The Innovation Slowdown (That’s Actually Good News)
Hakob Astabatsyan, Co-Founder & CEO at Synthflow AI, predicts 2026 will see a decline in forward-looking innovation and instead focus on making AI work at scale.
“My prediction for 2026 is that we will be seeing less groundbreaking innovation that we have experienced in the last two years and more ROE and value delivery to the customers, to enterprises.
“What I mean by that is more scalable, more reliable platforms that allow the enterprises to go into production and deploy agents, voice agents, but also chat, omnichannel chat and text agents into production and scale them to millions of calls.”
That might sound boring compared to the breathless pace of the last couple of years, but it’s what enterprises actually need. Over-the-top innovations don’t matter if the technology can’t handle production traffic without breaking.
From Reactive to Proactive
Matthias Goehler, CTO in the Europe region for Zendesk, sees AI shifting from solving problems to preventing them before customers even notice.
“My biggest prediction for 26 when it comes to CX is that AI will move from automation to anticipation,” he says. “Instant resolution still remains the biggest expectation of customers. But on top of that, customers also more and more expect personalized engagement.
“And then even on top of that, if companies could start to become more proactive and reach out to customers instead of customers having always to reach out to companies, I think then we’re really talking about the gold standard in service.”
That’s a higher bar than most organizations have reached, but the technology to get there has begun its early stages.
Customers Will Actually Prefer Virtual Agents (For Simple Tasks)
Zeus Kerravala, Principal Analyst at ZK Research, predicts that for straightforward requests, customers will start choosing virtual agents over humans.
“My CX prediction for 2026 is that virtual agents get so good that for simple requests, people start to prefer the virtual agent over humans,” he says.
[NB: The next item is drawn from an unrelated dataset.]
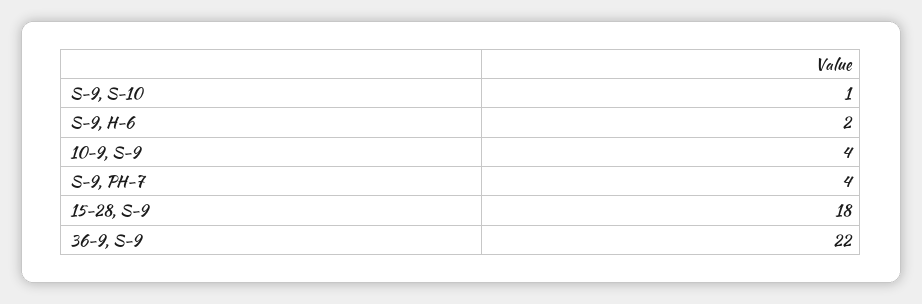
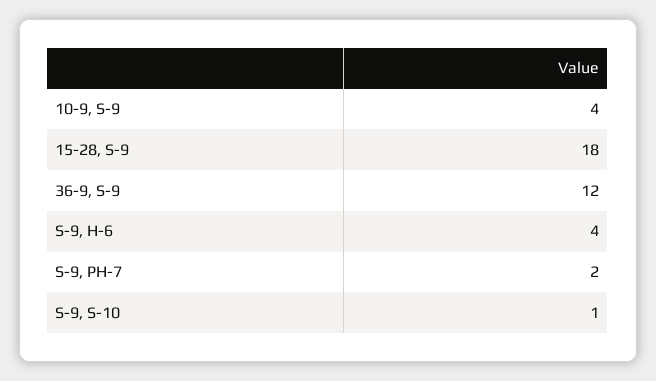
S-9, H-6: 2 -> 4
S-9, PH-7: 4 -> 2
36-9, S-9: 22 -> 12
“And you might think that this is contrary to everything we believe, but if you look back at the early days of online banking and restaurant reservations online, people said that back then that no one would prefer a computer over a person. And in both cases that certainly wasn’t true.”
Kerravala draws a parallel to other initiatives that originally faced skepticism but eventually became preferred options once they proved faster and more reliable.
“Virtual agents can do things faster and more accurately than people now for complicated tasks. We’re still going to do prefer to a human, but in 2026 the quality of virtual agents will get so good that for simple tasks we’re going to prefer machines over people.”
The prediction doesn’t suggest humans become obsolete. It suggests customer preferences will align with the strengths of each channel.
What This Means for 2026
The common thread across these predictions is straightforward: AI agents are maturing from disappointing novelties into reliable tools that can handle real customer service work.
Self-service that actually works, agents that operate alongside humans without replacing them, and systems that anticipate problems rather than just reacting to them.
These aren’t abstract possibilities anymore. They’re becoming baseline expectations.